Jüngst hatte es Berichte gegeben, wonach die USA exklusiv die Rechte an einem Impfstoff gegen das neue Coronavirus von CureVac kaufen wollten - was die Firma jedoch ablehnte. Bereits seit Januar forscht das Unternehmen an einem Impfstoff gegen den Erreger. Die EU will bei der Entwicklung mit bis zu 80 Millionen Euro helfen.

Versandapotheken: Die Shop-Apotheke sprach zuletzt von temporärem «Auftragsschub» wegen der Viruskrise. Aus Sorge kaufen Verbraucher verstärkt Erkältungsmedikamente wie Husten-, Schmerz- und Fiebermittel. Wer keine Apotheke um die Ecke hat oder das Haus nicht verlassen will, ordert gern im Internet. Auch die Versandapotheke Apotal berichtet von Andrang: Das Bestellvolumen sei bis zu drei Mal höher als üblich. Man bitte die Kunden um Geduld bei Bestellungen.

Der Bundesverband Deutscher Versandapotheken (BVDVA) erklärte, das Bestellaufkommen bei Online-Apotheken habe seit dem Ausbruch der Viruskrise um 60 Prozent zugenommen: «Alle arbeiten am Limit.»

BioNTech: Die Mainzer Biotech-Firma will mit einem chinesischen Partner einen Impfstoff gegen den Covid-19-Erreger entwickeln. BioNTech und Fosun Pharma in Schanghai vereinbarten dazu gemeinsame klinische Studien. Der Kandidat für einen geplanten Impfstoff soll Körperzellen anregen, Wirkstoffe zur Abwehr des Virus zu erzeugen.

Bei einer Zulassung soll Fosun Pharma den Impfstoff in China vermarkten, außerhalb der Volksrepublik hätte BioNTech dagegen die Vermarktungsrechte. An der Börse legten BioNTech-Aktien daraufhin stark zu. Die Firma gilt wegen ihrer breiten Entwicklungsplattform als gut aufgestellt im Rennen um einen Coronavirus-Impfstoff.
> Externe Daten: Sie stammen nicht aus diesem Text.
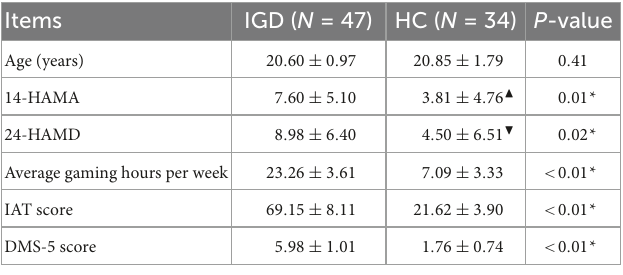
TABLE 1 Demographic characteristics and clinical information of young people with internet gaming disorder (IGD) and healthy controls (HC).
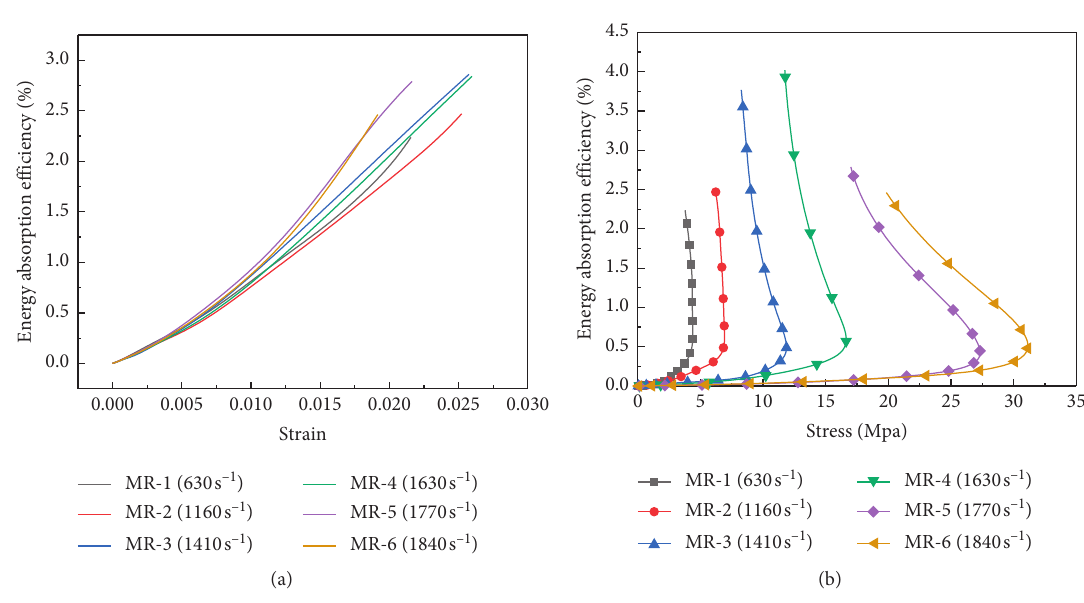
Figure 8: (a) E − ε curves; (b) E − σ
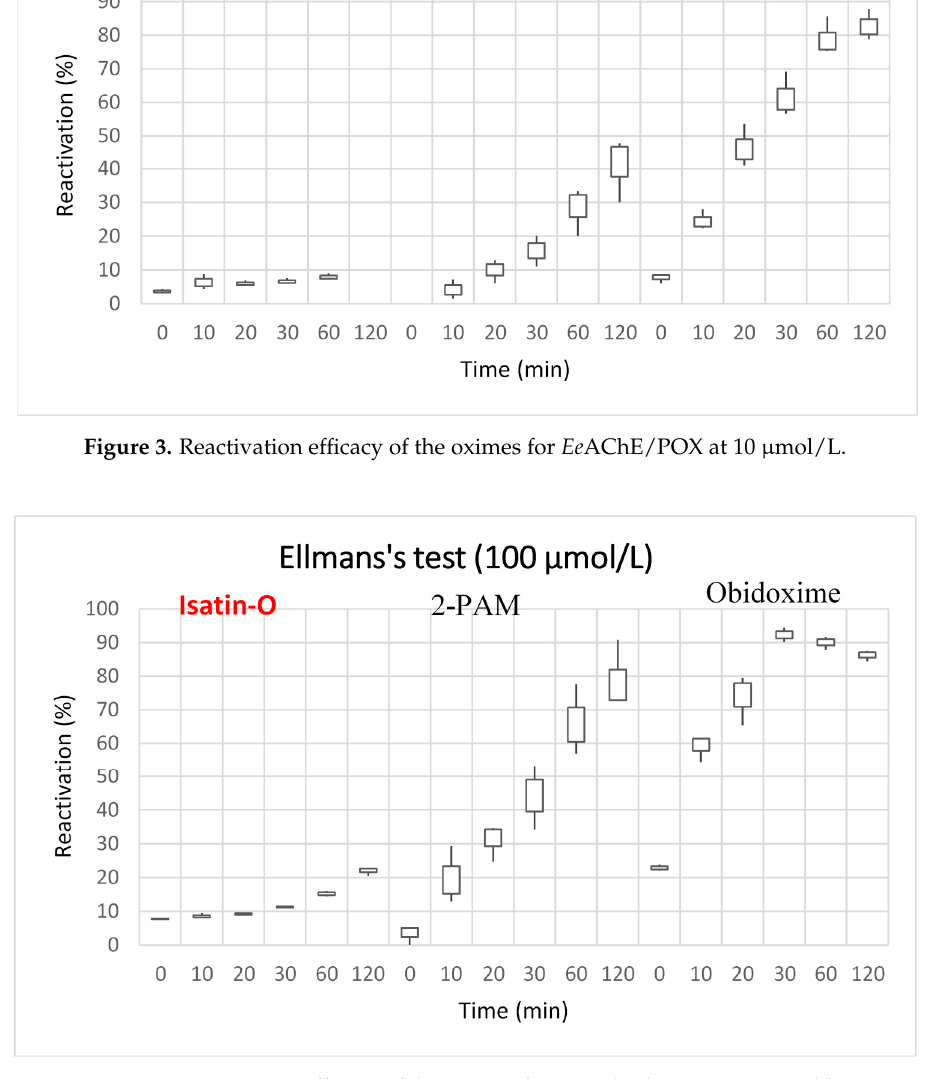
Figure 4. Reactivation efficacy of the oximes for Ee AChE/POX at 100 μ mol/L.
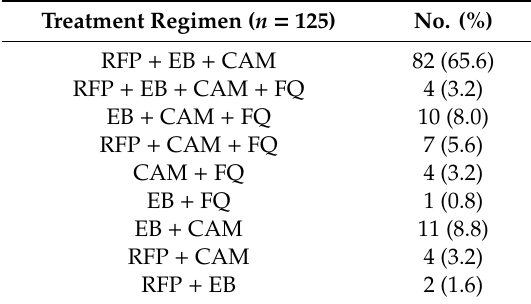
Table 1. Treatment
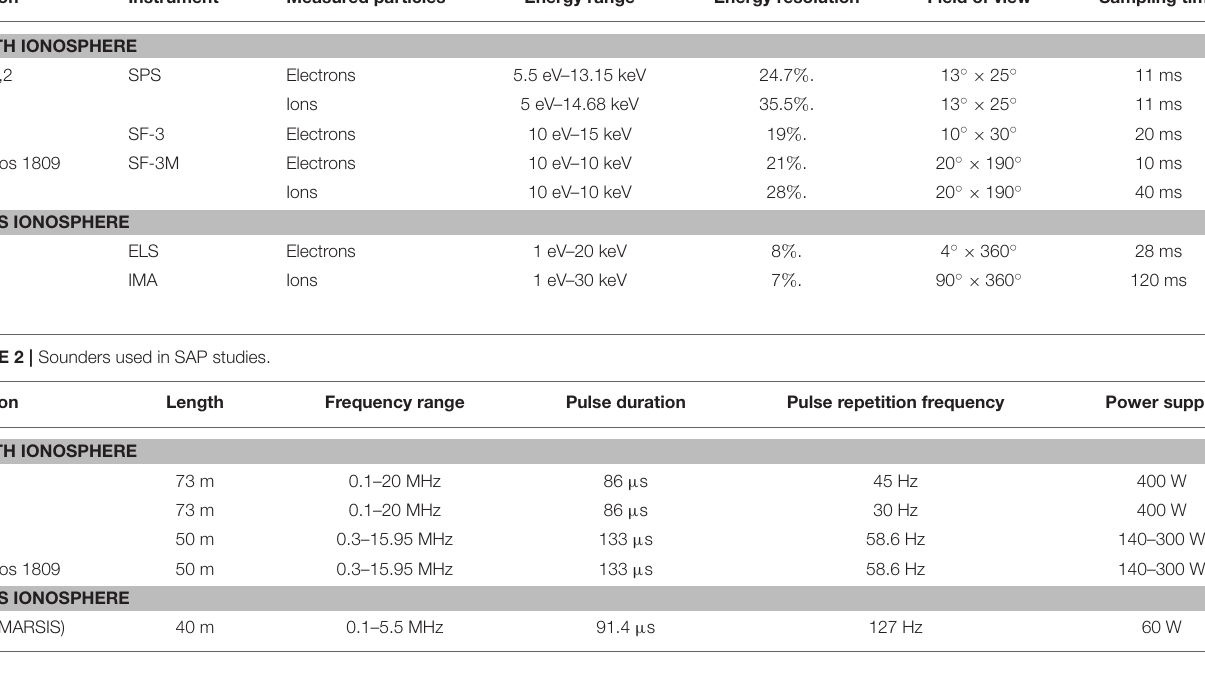
TABLE 1 | Particle detectors used in SAP studies. Mission Instrument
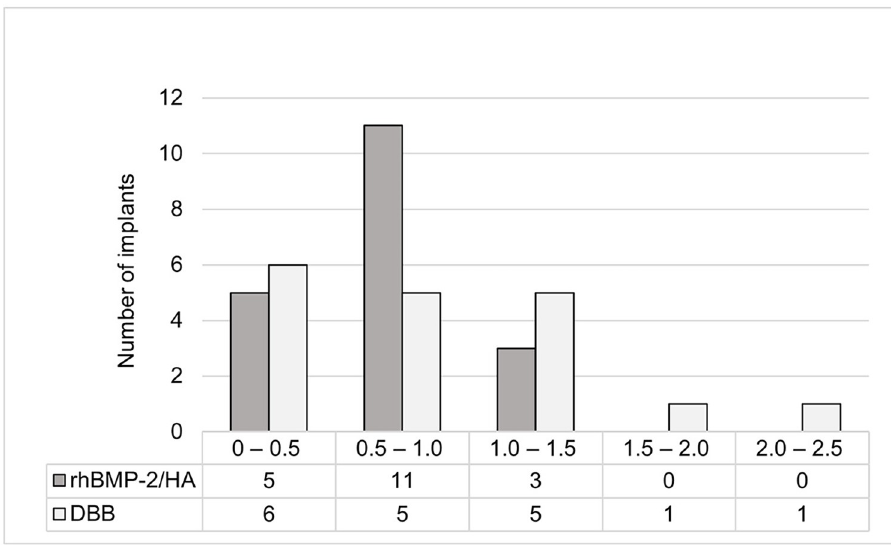
Fig 1. Distribution of marginal bone loss for the rhBMP-2/HA and DBB groups. rhBMP-2, recombinant human bone morphogenetic protein 2; HA, hydroxyapatite; DBB, deproteinized bovine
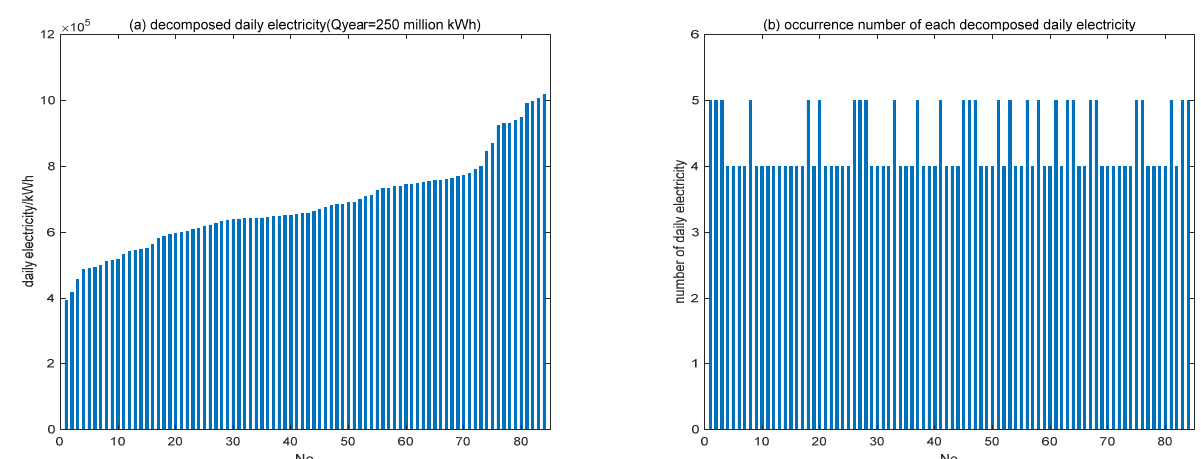
Figure 14. Daily electricity types and the occurrence numbers of different types .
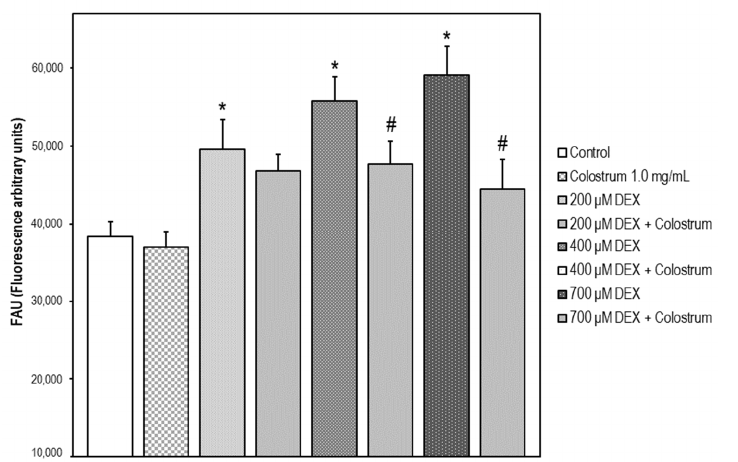
Figure 3. ROS production (DCFH-DA test) in SH-SY5Y cells after 48 h treatment with DEX. Data are given as the mean of fluorescence units ± S.E.M. of three separate experiments. The data are expressed as the mean ± S.E.M. of three independent experiments. Fluorescence was measured at λ exc = 485 nm (bandwidth 5 nm) and λ em = 520 nm (bandwidth 5 nm). A set of SH-SY5Y cells were treated with DEX in a concentration range of 0–700 µ M for 48 h. Significant differences were found in fluorescence intensity values elicited by every DEX concentration compared to the control untreated cells (Newman–Keuls test, * p < 0.05 vs. control). Another set of cells were treated with colostrum (1.0 mg/mL) for 1 h and then cell incubation continued with DEX (200, 400, or 700 µ M) for 48 h. Significant differences of DEX plus colostrum versus DEX-treated cells were found at 400 and 700 µ M DEX concentrations (Newman–Keuls test, # p <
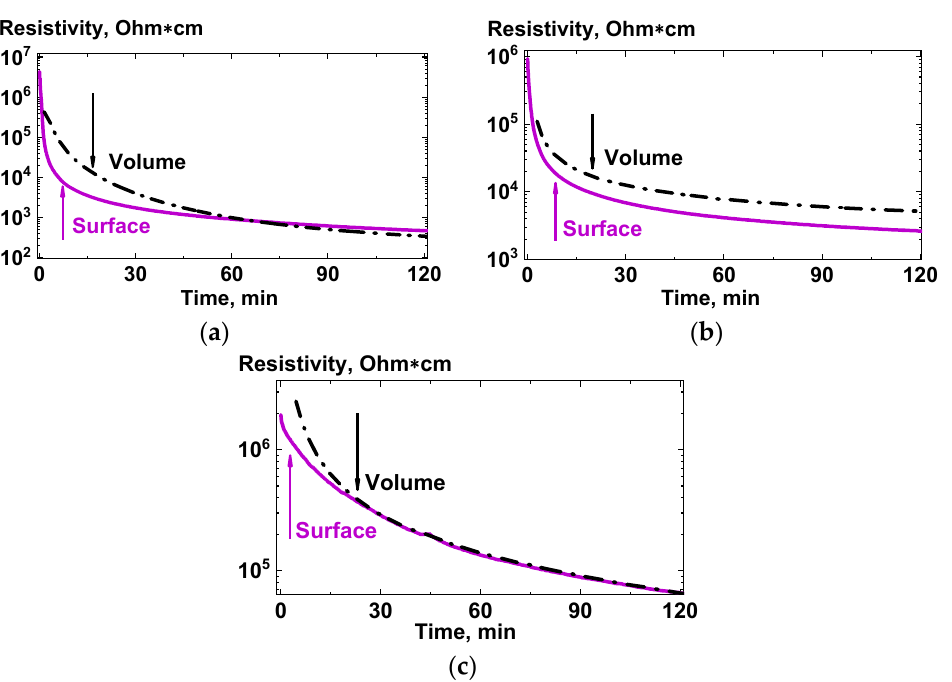
Figure 14. Time dependences of the volume and surface components of the resistivity of PP + 12.5 wt.% CB ( a ), PP + 15 wt.% GnPs ( b ), and PP + 0.5 wt.% SWCNTs ( c ) composites melts. The arrows show the characteristic times for the “fast” regions of the curves.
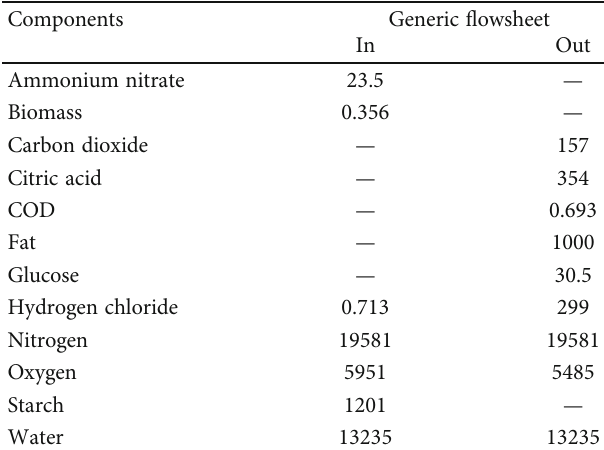
Table 3: Material Balance form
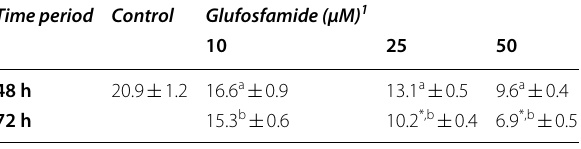
Table 8 Effects of glufosfamide on ATP level in HepG2 cells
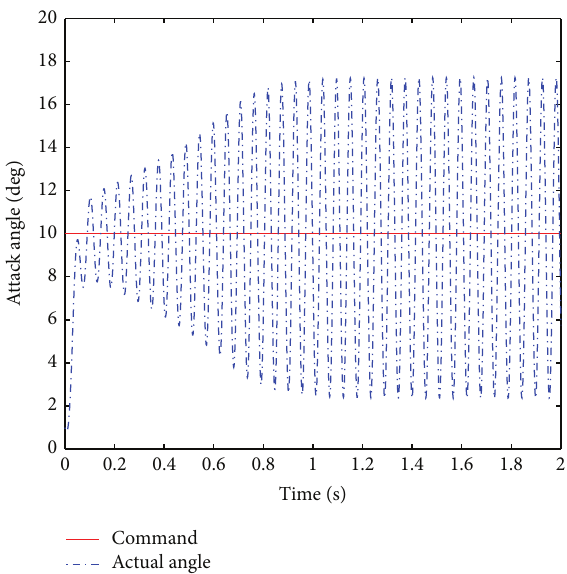
Figure 4: Tracking curve of attack angle under the conventional control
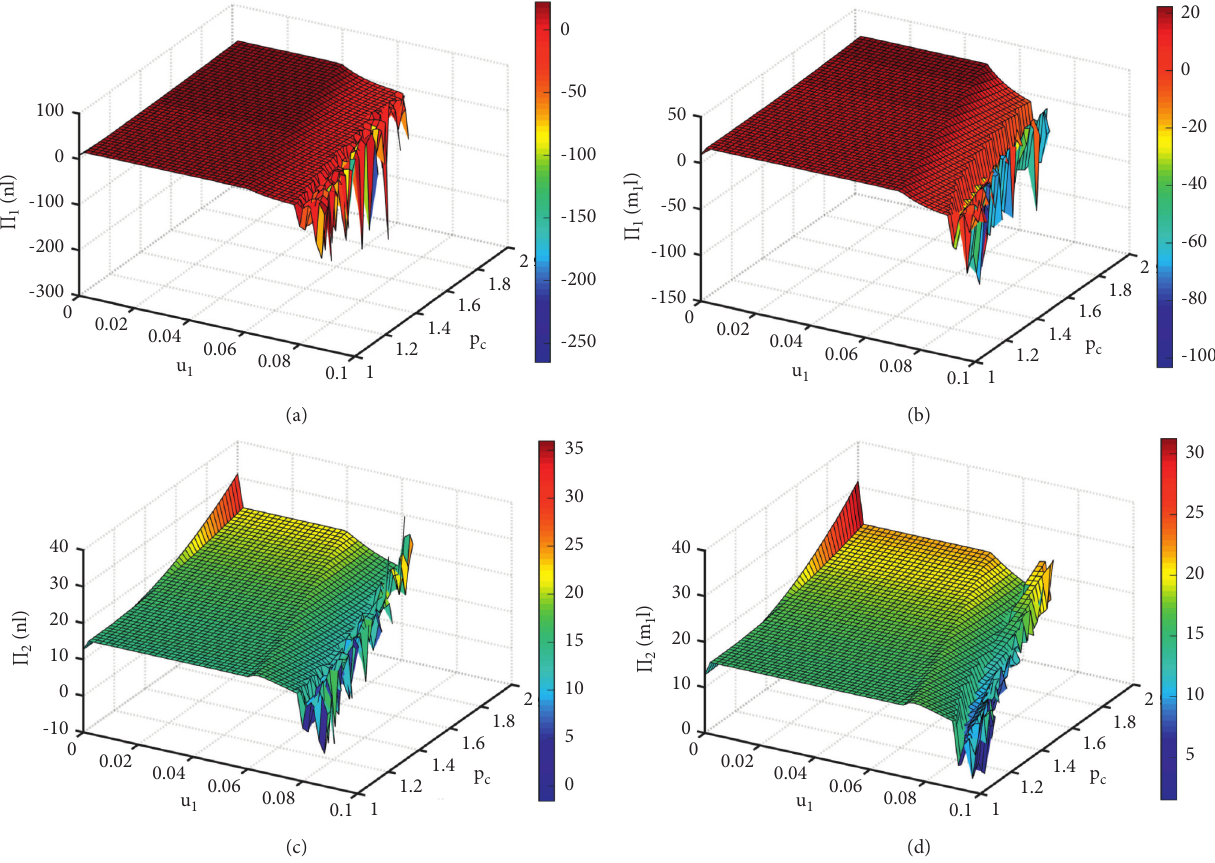
Figure 9: Change of profits with respect to u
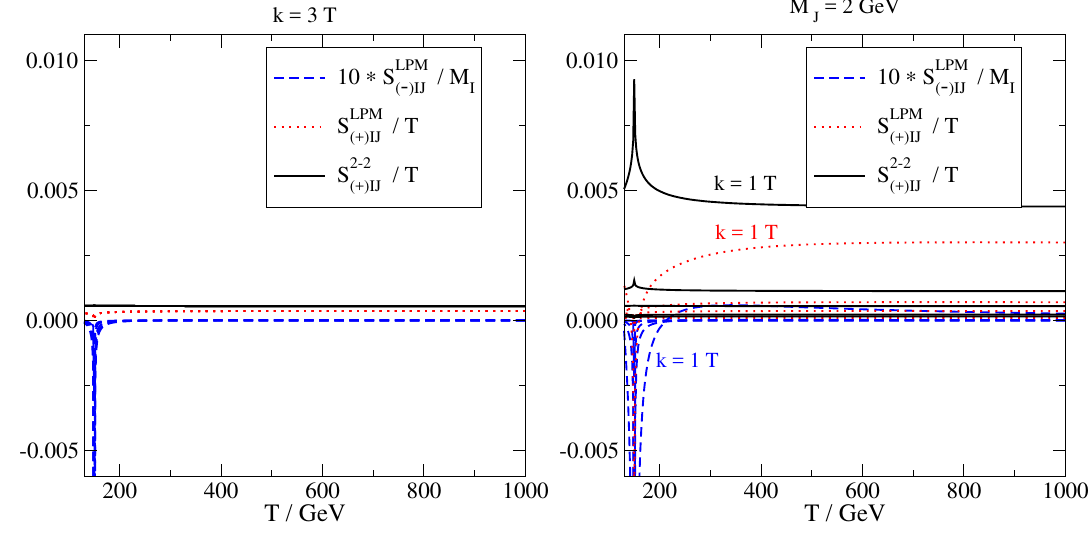
Figure 6 . Left: S from eq. (2.34), for (cid:12)xed k = 3 T and M /GeV 2 f 0 : 5 ; 1 ; 2 ; 3 ; 4 g ; the mass ( (cid:28) ) IJ J dependence is mild. Right: the same for (cid:12)xed M = 2 GeV and k=T 2 f 1 ; 2 ; 3 ; 6 ; 9 g . One curve has J been labelled, with the dependence on k=T being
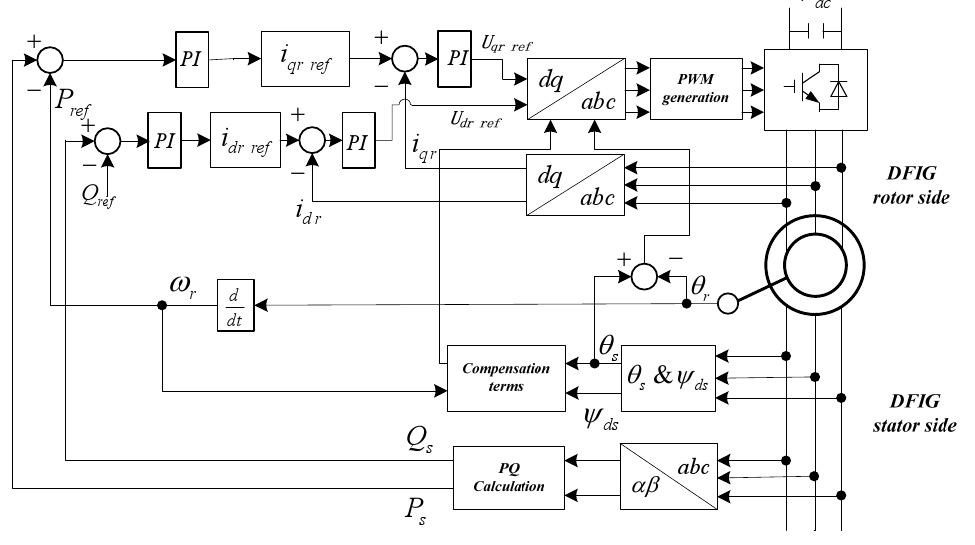
Figure 5. RSI-based stator flux vector control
Siemens Healthineers: Der Chef des Medizintechnik-Konzerns, Bernd Montag, berichtet: «Teilweise sehen wir ein deutlich gesteigertes Interesse an unseren bildgebenden Geräten.» Computertomografen kämen zum Einsatz, um Patienten mit akutem oder drohendem Lungenversagen zu überwachen und nötige Therapien sicherzustellen. Zudem arbeite Siemens Healthineers an der Entwicklung eines Coronavirus-Tests, der nicht an eine bestimmte Analyseplattform gebunden sei.

Das Unternehmen will auch mithilfe Künstlicher Intelligenz (KI) Systeme entwickeln, um Veränderungen des Lungengewebes im Computertomographen schneller erkennen zu können. Außerdem soll medizinisches Personal künftig Diagnosen mit digitalen Diensten ortsunabhängig - und damit ohne Ansteckungsrisiko - stellen können.